Washington (EUA), 7 mar. 2026 – O presidente dos Estados Unidos, Donald Trump, declarou neste sábado que impedirá a presença de “influências estrangeiras hostis” no Hemisfério Ocidental, incluindo o Canal do Panamá. A afirmação foi feita durante o discurso inaugural da iniciativa Escudo das Américas, realizado diante de vários chefes de Estado latino-americanos de direita, entre eles o panamenho José Raúl Mulino.
“Não vamos permitir que influências estrangeiras hostis se estabeleçam neste hemisfério, o que inclui o Canal do Panamá”, disse Trump, acrescentando que a via interoceânica é seu “canal favorito”.
O republicano apresentou o posicionamento como parte de uma versão atualizada da Doutrina Monroe, que ele rebatizou de “Doutrina Donroe”, destinada – segundo ele – a justificar ações dos EUA para proteger a região de potências extrarregionais.
□ □ □ □ □
- [Usando as informações]
a: Liste os nomes de iniciativas e doutrinas mencionados no trecho sobre o discurso de Trump.
b: No trecho sobre o discurso de Trump, qual via ele chamou de seu "canal favorito"?
c: Dê continuidade ao trecho sobre o discurso de Trump a partir da última frase apresentada.
□ □ □ □ □
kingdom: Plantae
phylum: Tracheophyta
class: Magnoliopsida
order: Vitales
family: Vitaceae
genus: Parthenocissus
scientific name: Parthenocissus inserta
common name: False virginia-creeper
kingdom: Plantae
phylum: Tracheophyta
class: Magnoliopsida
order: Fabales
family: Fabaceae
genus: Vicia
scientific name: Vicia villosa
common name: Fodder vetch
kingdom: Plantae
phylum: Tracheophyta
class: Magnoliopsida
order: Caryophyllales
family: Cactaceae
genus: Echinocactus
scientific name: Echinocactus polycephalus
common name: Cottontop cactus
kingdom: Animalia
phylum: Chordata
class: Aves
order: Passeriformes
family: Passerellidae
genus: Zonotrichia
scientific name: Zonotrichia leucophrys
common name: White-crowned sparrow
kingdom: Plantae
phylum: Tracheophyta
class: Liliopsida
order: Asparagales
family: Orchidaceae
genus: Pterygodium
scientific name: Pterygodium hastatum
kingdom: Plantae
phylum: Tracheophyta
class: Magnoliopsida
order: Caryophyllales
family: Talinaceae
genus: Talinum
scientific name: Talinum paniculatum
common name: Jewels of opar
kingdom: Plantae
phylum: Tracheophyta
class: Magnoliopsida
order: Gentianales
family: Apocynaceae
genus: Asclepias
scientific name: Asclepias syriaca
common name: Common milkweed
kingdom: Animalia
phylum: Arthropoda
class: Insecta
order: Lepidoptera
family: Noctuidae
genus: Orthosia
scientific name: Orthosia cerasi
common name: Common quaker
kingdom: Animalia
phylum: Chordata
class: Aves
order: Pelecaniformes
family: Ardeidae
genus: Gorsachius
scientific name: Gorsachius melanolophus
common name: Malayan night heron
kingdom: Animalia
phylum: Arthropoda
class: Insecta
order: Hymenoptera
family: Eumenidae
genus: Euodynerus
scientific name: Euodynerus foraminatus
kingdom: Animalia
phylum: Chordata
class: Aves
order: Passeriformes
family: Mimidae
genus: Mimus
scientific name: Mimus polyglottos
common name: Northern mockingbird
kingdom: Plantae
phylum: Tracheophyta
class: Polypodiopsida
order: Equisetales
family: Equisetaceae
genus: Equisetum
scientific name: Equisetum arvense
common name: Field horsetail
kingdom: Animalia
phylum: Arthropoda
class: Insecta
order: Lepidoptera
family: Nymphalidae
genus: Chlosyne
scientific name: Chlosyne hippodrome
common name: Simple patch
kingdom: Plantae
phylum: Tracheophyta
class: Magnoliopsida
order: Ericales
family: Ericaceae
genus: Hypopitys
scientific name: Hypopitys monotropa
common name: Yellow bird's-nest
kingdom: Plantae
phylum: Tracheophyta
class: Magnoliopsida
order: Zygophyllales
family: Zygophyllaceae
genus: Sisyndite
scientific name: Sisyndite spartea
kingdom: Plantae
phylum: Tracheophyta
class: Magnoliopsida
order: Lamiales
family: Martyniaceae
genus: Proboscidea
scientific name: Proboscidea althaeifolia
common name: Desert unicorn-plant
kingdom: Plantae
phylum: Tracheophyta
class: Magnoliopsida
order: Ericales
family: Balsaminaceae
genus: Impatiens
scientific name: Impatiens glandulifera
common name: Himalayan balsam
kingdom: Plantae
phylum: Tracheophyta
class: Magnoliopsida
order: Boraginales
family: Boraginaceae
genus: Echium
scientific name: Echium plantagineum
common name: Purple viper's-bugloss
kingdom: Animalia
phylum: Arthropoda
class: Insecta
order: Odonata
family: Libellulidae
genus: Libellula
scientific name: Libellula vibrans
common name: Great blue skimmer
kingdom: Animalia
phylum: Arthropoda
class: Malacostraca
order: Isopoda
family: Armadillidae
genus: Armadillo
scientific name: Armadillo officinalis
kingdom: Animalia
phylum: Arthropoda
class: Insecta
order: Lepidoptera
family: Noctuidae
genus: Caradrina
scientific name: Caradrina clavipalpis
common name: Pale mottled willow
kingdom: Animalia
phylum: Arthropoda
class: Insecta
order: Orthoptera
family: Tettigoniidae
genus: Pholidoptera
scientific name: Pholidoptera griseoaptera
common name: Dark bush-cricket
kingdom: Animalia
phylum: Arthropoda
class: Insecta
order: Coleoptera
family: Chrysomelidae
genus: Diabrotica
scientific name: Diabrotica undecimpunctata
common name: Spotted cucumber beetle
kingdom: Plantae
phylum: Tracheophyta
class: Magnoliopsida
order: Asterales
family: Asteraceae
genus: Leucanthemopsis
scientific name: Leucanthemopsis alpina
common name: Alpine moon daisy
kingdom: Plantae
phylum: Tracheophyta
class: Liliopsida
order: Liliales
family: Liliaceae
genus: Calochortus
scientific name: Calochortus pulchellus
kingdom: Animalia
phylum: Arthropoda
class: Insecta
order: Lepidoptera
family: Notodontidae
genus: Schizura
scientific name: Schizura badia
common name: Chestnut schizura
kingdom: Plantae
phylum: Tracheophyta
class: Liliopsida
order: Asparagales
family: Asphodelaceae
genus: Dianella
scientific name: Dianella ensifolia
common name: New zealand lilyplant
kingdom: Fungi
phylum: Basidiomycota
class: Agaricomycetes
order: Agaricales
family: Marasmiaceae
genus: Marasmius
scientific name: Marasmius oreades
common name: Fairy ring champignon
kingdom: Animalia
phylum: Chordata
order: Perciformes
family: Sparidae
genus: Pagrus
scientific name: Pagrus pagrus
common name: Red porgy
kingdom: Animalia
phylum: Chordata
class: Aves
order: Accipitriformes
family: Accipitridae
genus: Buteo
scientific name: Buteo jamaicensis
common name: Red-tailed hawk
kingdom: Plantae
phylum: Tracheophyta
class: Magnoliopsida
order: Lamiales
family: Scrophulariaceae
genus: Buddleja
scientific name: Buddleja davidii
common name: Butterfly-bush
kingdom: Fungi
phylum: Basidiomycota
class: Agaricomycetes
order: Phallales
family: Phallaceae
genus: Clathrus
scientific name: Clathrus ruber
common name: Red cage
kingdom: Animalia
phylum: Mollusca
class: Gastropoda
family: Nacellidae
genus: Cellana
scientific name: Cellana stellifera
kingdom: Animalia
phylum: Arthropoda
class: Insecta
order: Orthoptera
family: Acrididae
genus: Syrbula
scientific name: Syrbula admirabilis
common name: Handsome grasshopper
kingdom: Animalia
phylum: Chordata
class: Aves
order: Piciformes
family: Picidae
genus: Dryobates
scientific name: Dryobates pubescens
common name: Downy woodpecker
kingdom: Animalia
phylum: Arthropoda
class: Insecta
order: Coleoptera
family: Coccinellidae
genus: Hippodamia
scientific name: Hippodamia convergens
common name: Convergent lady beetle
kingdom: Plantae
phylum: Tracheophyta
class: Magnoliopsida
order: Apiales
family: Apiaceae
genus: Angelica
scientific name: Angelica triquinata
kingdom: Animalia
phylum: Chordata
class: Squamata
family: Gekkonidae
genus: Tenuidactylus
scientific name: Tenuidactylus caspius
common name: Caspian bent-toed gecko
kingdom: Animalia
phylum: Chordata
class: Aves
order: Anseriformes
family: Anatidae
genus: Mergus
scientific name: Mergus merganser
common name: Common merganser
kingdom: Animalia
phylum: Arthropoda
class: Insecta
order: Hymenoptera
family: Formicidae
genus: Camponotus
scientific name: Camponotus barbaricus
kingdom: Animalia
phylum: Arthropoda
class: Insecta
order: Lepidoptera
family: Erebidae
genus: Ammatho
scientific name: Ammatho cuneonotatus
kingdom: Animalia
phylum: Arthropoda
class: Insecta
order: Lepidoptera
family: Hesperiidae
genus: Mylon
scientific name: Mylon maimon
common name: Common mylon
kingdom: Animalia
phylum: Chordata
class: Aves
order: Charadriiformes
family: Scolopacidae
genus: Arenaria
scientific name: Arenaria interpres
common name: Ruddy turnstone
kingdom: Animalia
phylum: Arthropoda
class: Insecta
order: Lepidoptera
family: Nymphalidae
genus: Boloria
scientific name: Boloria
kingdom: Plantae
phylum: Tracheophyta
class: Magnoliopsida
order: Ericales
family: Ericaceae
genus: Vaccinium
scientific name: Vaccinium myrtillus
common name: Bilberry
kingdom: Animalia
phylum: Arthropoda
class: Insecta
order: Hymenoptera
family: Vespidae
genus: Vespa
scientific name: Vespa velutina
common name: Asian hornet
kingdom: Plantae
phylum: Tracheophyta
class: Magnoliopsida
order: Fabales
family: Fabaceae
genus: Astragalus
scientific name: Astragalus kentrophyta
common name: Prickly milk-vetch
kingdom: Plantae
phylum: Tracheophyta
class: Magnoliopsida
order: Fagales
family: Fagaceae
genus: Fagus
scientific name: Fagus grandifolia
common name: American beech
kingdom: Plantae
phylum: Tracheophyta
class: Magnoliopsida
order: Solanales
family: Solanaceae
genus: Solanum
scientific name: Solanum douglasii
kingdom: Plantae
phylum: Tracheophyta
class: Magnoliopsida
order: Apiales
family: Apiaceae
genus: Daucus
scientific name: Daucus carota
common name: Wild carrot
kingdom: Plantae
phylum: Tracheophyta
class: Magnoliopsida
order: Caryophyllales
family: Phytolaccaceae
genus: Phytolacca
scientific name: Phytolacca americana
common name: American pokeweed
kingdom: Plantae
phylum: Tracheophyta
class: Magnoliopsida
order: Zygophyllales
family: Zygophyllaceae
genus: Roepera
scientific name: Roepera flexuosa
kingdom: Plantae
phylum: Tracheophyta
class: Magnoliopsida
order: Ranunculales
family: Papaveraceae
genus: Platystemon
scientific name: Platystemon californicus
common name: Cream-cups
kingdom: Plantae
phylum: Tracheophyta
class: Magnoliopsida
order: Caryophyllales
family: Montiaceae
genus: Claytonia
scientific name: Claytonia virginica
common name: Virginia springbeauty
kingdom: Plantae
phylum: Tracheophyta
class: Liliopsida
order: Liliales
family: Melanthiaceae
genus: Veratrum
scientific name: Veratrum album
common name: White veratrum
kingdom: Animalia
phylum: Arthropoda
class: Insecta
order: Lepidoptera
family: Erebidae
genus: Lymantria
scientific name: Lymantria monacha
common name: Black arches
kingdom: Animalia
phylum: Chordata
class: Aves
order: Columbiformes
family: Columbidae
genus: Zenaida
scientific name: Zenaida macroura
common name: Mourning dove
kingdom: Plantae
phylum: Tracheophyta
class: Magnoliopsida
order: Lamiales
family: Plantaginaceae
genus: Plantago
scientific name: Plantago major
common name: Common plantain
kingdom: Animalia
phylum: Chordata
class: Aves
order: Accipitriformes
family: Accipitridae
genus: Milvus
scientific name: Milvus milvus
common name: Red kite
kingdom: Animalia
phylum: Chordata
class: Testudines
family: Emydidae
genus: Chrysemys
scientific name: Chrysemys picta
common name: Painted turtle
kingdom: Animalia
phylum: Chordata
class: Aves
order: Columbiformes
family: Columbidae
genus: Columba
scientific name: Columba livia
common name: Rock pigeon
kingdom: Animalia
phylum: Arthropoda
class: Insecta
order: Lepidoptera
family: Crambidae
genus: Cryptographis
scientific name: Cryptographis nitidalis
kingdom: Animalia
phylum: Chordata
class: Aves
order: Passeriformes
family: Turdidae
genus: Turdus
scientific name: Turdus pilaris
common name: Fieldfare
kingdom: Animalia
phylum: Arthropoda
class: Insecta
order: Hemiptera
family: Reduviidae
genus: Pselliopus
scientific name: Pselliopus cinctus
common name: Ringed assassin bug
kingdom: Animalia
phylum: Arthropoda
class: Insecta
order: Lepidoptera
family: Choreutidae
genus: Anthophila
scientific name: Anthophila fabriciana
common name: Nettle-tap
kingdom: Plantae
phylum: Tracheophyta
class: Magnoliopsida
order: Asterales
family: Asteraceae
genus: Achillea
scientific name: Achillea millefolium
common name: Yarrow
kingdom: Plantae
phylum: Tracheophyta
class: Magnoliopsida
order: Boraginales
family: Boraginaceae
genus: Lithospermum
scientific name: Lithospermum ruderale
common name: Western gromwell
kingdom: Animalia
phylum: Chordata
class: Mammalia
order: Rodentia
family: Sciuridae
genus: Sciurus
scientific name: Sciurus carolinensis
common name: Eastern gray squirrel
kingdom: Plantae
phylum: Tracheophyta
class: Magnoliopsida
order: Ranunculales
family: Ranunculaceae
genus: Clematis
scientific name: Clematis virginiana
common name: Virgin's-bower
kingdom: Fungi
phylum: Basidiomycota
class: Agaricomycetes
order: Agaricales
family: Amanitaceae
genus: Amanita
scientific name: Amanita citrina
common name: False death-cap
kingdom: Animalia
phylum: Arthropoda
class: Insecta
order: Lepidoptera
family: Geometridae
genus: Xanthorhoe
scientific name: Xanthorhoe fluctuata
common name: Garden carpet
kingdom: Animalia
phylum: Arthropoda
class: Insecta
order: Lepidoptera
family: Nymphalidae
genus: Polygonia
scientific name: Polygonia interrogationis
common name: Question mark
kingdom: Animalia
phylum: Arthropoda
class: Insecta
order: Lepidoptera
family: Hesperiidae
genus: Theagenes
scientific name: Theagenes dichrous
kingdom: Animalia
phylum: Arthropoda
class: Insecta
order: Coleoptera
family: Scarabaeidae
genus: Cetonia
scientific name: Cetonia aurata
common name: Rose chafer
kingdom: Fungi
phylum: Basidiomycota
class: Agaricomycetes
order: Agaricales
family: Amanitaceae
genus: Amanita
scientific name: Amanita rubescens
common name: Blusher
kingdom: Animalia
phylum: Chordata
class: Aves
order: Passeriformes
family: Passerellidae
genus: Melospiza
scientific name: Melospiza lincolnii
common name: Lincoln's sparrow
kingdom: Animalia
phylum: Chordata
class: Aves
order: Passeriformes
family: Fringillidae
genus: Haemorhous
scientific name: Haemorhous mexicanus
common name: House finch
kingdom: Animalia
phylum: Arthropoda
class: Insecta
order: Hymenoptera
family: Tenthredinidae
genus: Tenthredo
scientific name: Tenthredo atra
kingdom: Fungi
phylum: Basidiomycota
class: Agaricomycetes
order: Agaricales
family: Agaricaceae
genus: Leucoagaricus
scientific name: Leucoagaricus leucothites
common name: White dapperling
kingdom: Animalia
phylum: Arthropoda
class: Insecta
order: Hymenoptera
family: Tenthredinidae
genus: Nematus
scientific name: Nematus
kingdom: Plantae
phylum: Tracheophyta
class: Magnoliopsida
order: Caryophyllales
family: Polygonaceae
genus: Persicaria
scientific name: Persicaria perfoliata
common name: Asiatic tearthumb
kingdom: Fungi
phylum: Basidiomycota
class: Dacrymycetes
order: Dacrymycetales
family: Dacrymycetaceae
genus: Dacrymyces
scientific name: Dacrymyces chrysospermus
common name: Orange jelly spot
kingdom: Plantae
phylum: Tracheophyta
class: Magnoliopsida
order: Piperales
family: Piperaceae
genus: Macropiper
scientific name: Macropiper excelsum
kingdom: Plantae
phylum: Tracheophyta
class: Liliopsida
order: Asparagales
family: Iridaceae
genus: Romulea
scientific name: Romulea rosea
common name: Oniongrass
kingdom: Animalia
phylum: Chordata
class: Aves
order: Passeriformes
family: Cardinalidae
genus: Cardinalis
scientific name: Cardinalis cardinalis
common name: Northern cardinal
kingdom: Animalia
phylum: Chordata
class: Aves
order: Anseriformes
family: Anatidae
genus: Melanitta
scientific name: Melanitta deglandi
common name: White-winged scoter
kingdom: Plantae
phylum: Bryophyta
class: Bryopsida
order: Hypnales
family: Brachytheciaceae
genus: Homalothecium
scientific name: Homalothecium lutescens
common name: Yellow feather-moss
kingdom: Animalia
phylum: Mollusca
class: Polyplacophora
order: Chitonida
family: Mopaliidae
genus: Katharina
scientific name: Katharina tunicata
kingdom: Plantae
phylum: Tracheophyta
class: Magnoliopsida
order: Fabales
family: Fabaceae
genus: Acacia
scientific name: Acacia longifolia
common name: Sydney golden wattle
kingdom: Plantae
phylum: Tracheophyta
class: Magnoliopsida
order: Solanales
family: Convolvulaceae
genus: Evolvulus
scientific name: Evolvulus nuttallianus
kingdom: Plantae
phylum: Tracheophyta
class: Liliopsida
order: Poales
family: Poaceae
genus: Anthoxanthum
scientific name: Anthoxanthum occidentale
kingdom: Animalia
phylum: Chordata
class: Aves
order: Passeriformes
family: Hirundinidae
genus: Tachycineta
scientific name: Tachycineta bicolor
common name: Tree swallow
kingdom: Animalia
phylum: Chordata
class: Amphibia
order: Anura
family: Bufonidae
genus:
□ □ □ □ □
- [Respostas por tarefa]
a: Escudo das Américas; Doutrina Monroe; Doutrina Donroe

b: O Canal do Panamá.

c:
Referência ao acordo de 1977
Dirigindo-se diretamente a Mulino, Trump relembrou o tratado de 1977 que transferiu gradualmente o controle do canal para o Panamá, formalizado em 1999. “Presidente do Panamá, eu amo esse canal, José. Acho que o Panamá fez o maior acordo da história. Comprou por um dólar de um dos nossos brilhantes presidentes”, afirmou, em alusão ao ex-presidente americano Jimmy Carter.
Tensões com a China
Desde o início de 2025, a relação entre Washington e a Cidade do Panamá tem enfrentado atritos. Na época, Trump ameaçou “recuperar” o canal alegando suposta influência chinesa, o que foi rejeitado pelo governo panamenho. O argumento dos EUA era de que dois dos cinco portos próximos à hidrovia eram operados por uma subsidiária do conglomerado chinês CK Hutchison – concessão anulada em 23 de fevereiro por decisão judicial definitiva.
Construído pelos Estados Unidos no começo do século XX, o Canal do Panamá permaneceu sob administração norte-americana por mais de 80 anos, até ser entregue integralmente ao Panamá em 31 de dezembro de 1999.